=== Record excerpts ===
□ □ □

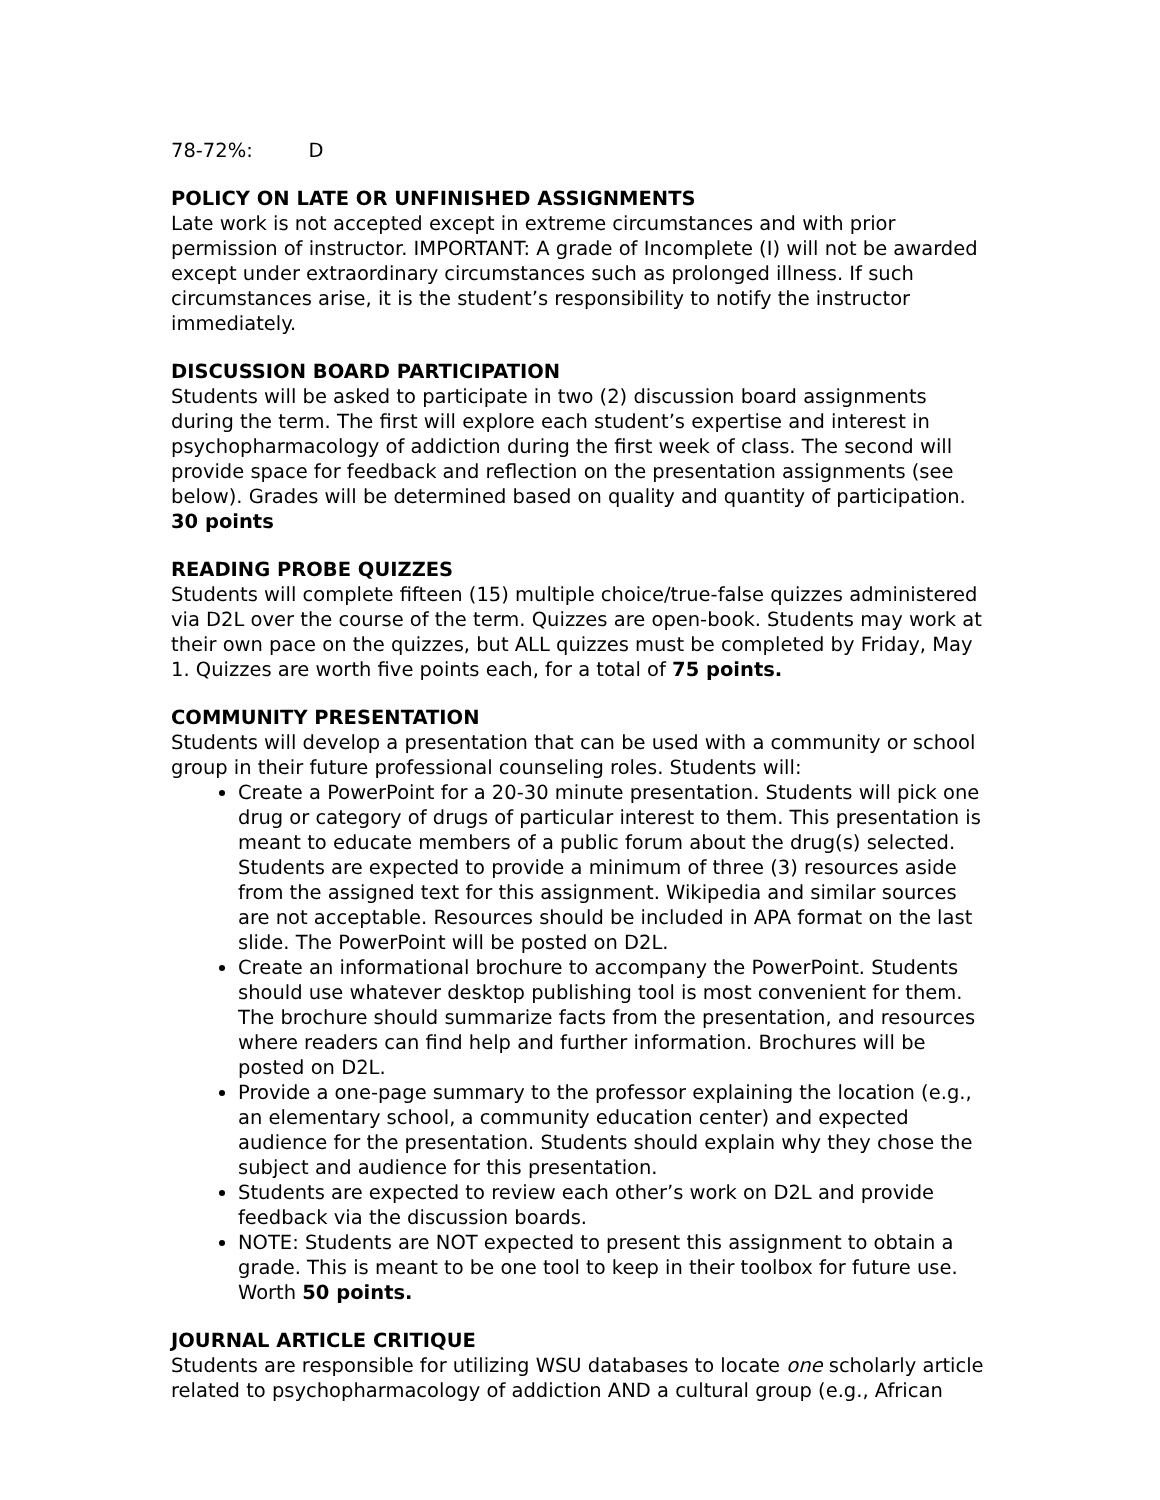78-72%: D
POLICY ON LATE OR UNFINISHED ASSIGNMENTS
Late work is not accepted except in extreme circumstances and with prior permission of instructor. IMPORTANT: A grade of Incomplete (I) will not be awarded except under extraordinary circumstances such as prolonged illness. If such circumstances arise, it is the student’s responsibility to notify the instructor immediately.
DISCUSSION BOARD PARTICIPATION
Students will be asked to participate in two (2) discussion board assignments during the term. The first will explore each student’s expertise and interest in psychopharmacology of addiction during the first week of class. The second will provide space for feedback and reflection on the presentation assignments (see below). Grades will be determined based on quality and quantity of participation. 30 points
READING PROBE QUIZZES
Students will complete fifteen (15) multiple choice/true-false quizzes administered via D2L over the course of the term. Quizzes are open-book. Students may work at their own pace on the quizzes, but ALL quizzes must be completed by Friday, May 1. Quizzes are worth five points each, for a total of 75 points.
COMMUNITY PRESENTATION
Students will develop a presentation that can be used with a community or school group in their future professional counseling roles. Students will:
Create a PowerPoint for a 20-30 minute presentation. Students will pick one drug or category of drugs of particular interest to them. This presentation is meant to educate members of a public forum about the drug(s) selected. Students are expected to provide a minimum of three (3) resources aside from the assigned text for this assignment. Wikipedia and similar sources are not acceptable. Resources should be included in APA format on the last slide. The PowerPoint will be posted on D2L.
Create an informational brochure to accompany the PowerPoint. Students should use whatever desktop publishing tool is most convenient for them. The brochure should summarize facts from the presentation, and resources where readers can find help and further information. Brochures will be posted on D2L.
Provide a one-page summary to the professor explaining the location (e.g., an elementary school, a community education center) and expected audience for the presentation. Students should explain why they chose the subject and audience for this presentation.
Students are expected to review each other’s work on D2L and provide feedback via the discussion boards.
NOTE: Students are NOT expected to present this assignment to obtain a grade. This is meant to be one tool to keep in their toolbox for future use. Worth 50 points.
JOURNAL ARTICLE CRITIQUE
Students are responsible for utilizing WSU databases to locate one scholarly article related to psychopharmacology of addiction AND a cultural group (e.g., African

□ □ □

=== Exercise prompt ===
Where a line of the material above holds the string "will", copy that line.

=== Exercise answer ===
Late work is not accepted except in extreme circumstances and with prior permission of instructor. IMPORTANT: A grade of Incomplete (I) will not be awarded except under extraordinary circumstances such as prolonged illness. If such circumstances arise, it is the student’s responsibility to notify the instructor immediately.
Students will be asked to participate in two (2) discussion board assignments during the term. The first will explore each student’s expertise and interest in psychopharmacology of addiction during the first week of class. The second will provide space for feedback and reflection on the presentation assignments (see below). Grades will be determined based on quality and quantity of participation. 30 points
Students will complete fifteen (15) multiple choice/true-false quizzes administered via D2L over the course of the term. Quizzes are open-book. Students may work at their own pace on the quizzes, but ALL quizzes must be completed by Friday, May 1. Quizzes are worth five points each, for a total of 75 points.
Students will develop a presentation that can be used with a community or school group in their future professional counseling roles. Students will:
Create a PowerPoint for a 20-30 minute presentation. Students will pick one drug or category of drugs of particular interest to them. This presentation is meant to educate members of a public forum about the drug(s) selected. Students are expected to provide a minimum of three (3) resources aside from the assigned text for this assignment. Wikipedia and similar sources are not acceptable. Resources should be included in APA format on the last slide. The PowerPoint will be posted on D2L.
Create an informational brochure to accompany the PowerPoint. Students should use whatever desktop publishing tool is most convenient for them. The brochure should summarize facts from the presentation, and resources where readers can find help and further information. Brochures will be posted on D2L.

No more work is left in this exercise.